The broad sense heritability estimate for protein of 0.61 indicates that protein content has higher heritability than yield (Dixon et al. 1994; Benesi et al. 2004; Balyejusa Kizito et al. 2007). The three QTL detected in this study showed additive effects suggesting this gene action plays a more important role for protein content in this cassava backcross population. Cach et al. (2005) reported that additive effects play an important role in determination of dry matter content. Likewise Balyejusa Kizito et al. (2007) identified QTL for cyanogenic glucosides in their population with additive effects.

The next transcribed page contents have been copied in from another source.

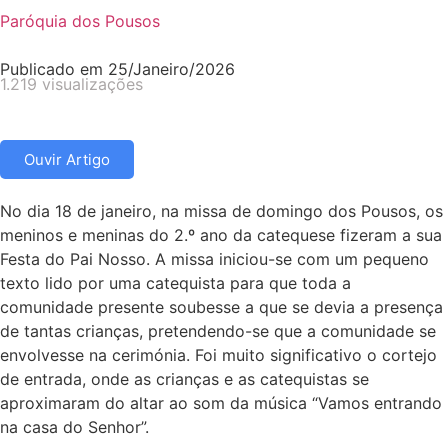
Paróquia dos Pousos
Publicado em
25/Janeiro/2026
1.219 visualizações
Ouvir Artigo
No dia 18 de janeiro, na missa de domingo dos Pousos, os
meninos e meninas do 2.º ano da catequese fizeram a sua
Festa do Pai Nosso. A missa iniciou-se com um pequeno
texto lido por uma catequista para que toda a
comunidade presente soubesse a que se devia a presença
de tantas crianças, pretendendo-se que a comunidade se
envolvesse na cerimónia. Foi muito significativo o cortejo
de entrada, onde as crianças e as catequistas se
aproximaram do altar ao som da música “Vamos entrando
na casa do Senhor”.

The three QTL found for high protein content can be the basis for marker-assisted recurrent introgression of high root protein content into adapted gene pools that have low protein content (Chávez et al. 2005; Ceballos et al. 2006). Use of high protein alleles for cultivar improvement would allow for selection of progenies with high protein concentration above the current cassava value in available commercial cassava cultivars.